The ALK-positive LBCL appears to have a poor prognosis, with 11 months of survival for adults and children [15]. However, some children have enjoyed longer survival (at least 2 cases longer than 156 months) [2,4]. Of the total 50 reported cases in the literature, the strongest prediction factor associated with survival was clinical stage at presentation. Although more intensive therapies in the pediatric population have been found in some reports, there is no difference in survival between pediatric and adult cases [8]. To date, any clinical trial to find an optimal treatment regimen for ALK-positive LBCL has not been reported. Although Crizotinib (PF-02341066), a small-molecule inhibitor of the ALK tyrosine kinase, has shown a therapeutic potential for non–small-cell lung cancer and inflammatory myofibroblastic tumor in early-phase clinical trials [16,17], it has not yet been identified as a targeted therapy for ALK-positive LBCL. Because the tumor cells of ALK-positive LBCL are usually negative for CD20 antigen, this tumor is thus insensitive to rituximab.
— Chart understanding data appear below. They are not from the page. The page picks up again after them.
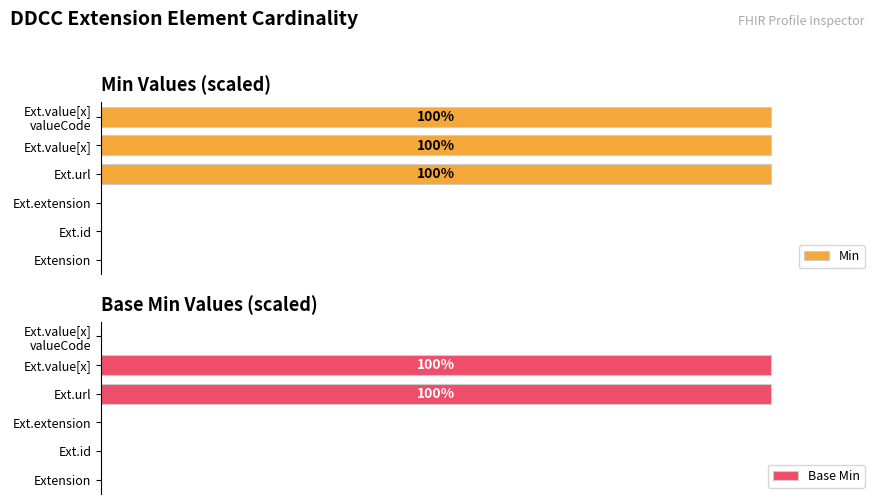

Does the chart contain stacked bars?

No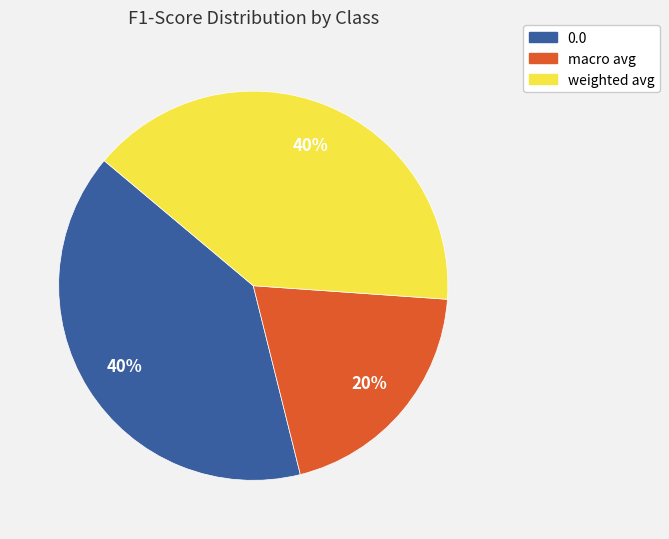

Count the number of slices in the pie.

3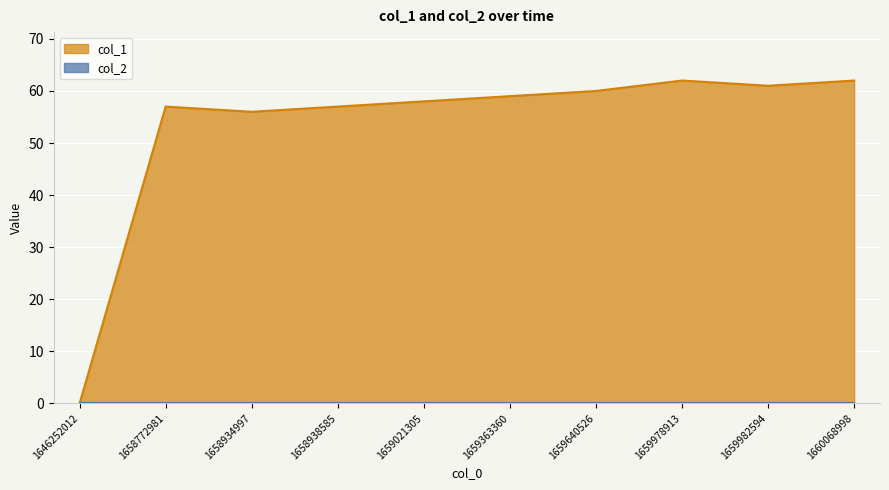

What is the change in value from 1658938585 to 1659640526?

+3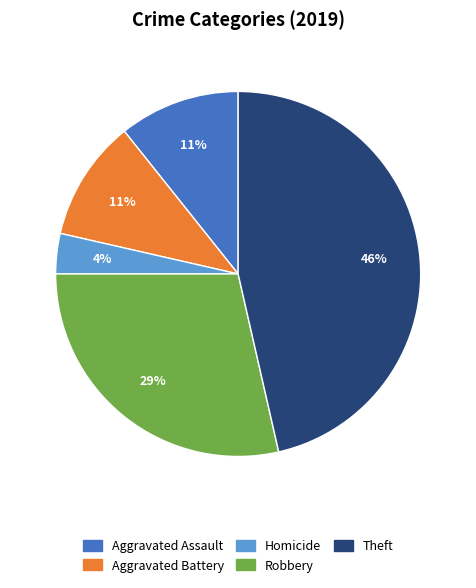

How many slices are in this pie chart?

5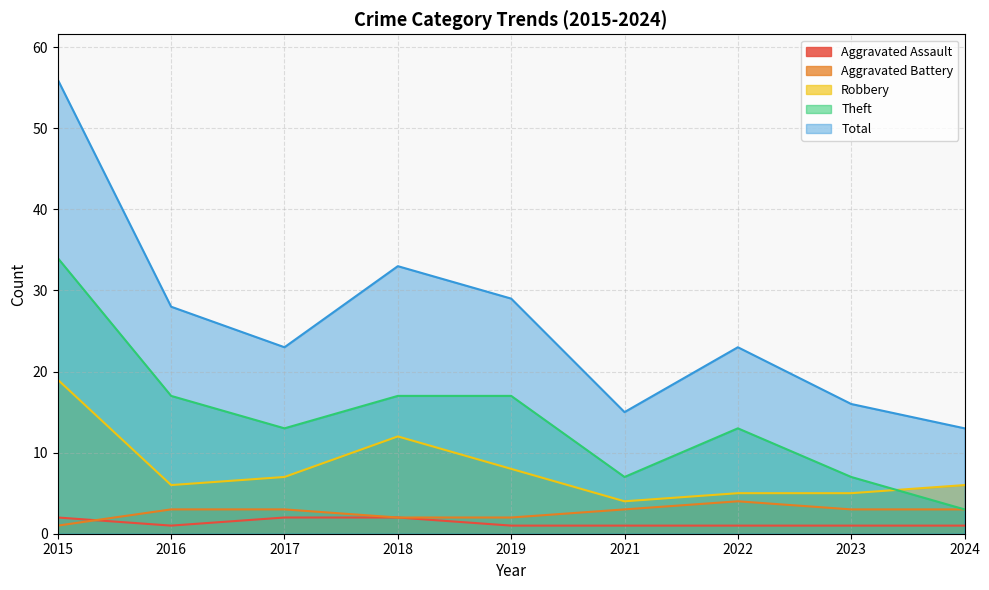

What are all the series names shown in the legend?

Aggravated Assault, Aggravated Battery, Robbery, Theft, Total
A case of ALK-positive LBCL has been reported to receive therapy with rituximab, but that patient died 6 months after diagnosis [10]. In pediatric patients with ALK-positive LBCLs, including our present case, it seemed that all of the regimens (LMB 89, LMB96, POG8719, and CHOP) were highly intensive, and only 5 patients (41.7%, 5/12) died of relapse and progressive disease at the time of report [3–7]. In our case, the patient was at stage III and showed sensitivity to 5 cycles of E-CHOP therapy without any sign of relapse and systemic symptoms during the period of follow up. A longer follow-up period and laboratory examination is still necessary for predicting the prognosis of this patient. However, combined with the remainder of the adult cases, standard CHOP regimen seems inadequate to treat ALK-positive LBCL given evidence of progressive disease and multiple recurrences. More intensive therapies or agents active in novel pathways in combination with chemotherapy are necessary for this rare and distinct lymphoma.
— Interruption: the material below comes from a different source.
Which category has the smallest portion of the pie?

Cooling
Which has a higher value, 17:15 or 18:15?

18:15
Herein we reported a rare case of ALK-positive LBCL occurring in a child. In pediatric patients, the average age of presentation is in the 1st decade. Immunohistochemical staining for ALK, CD20, and CD30 expression and molecular cytogenetic analysis for CLTC-ALK or NPM-ALK fusion are useful in the differential diagnosis between ALK-positive LBCL and other lymphoma with plasmacytic differentiation. Because ALK-positive LBCL appears to have an aggressive biologic behavior with poor prognosis, we suggest that a long period of follow up is necessary, even if the patient had a complete remission at initial chemotherapy.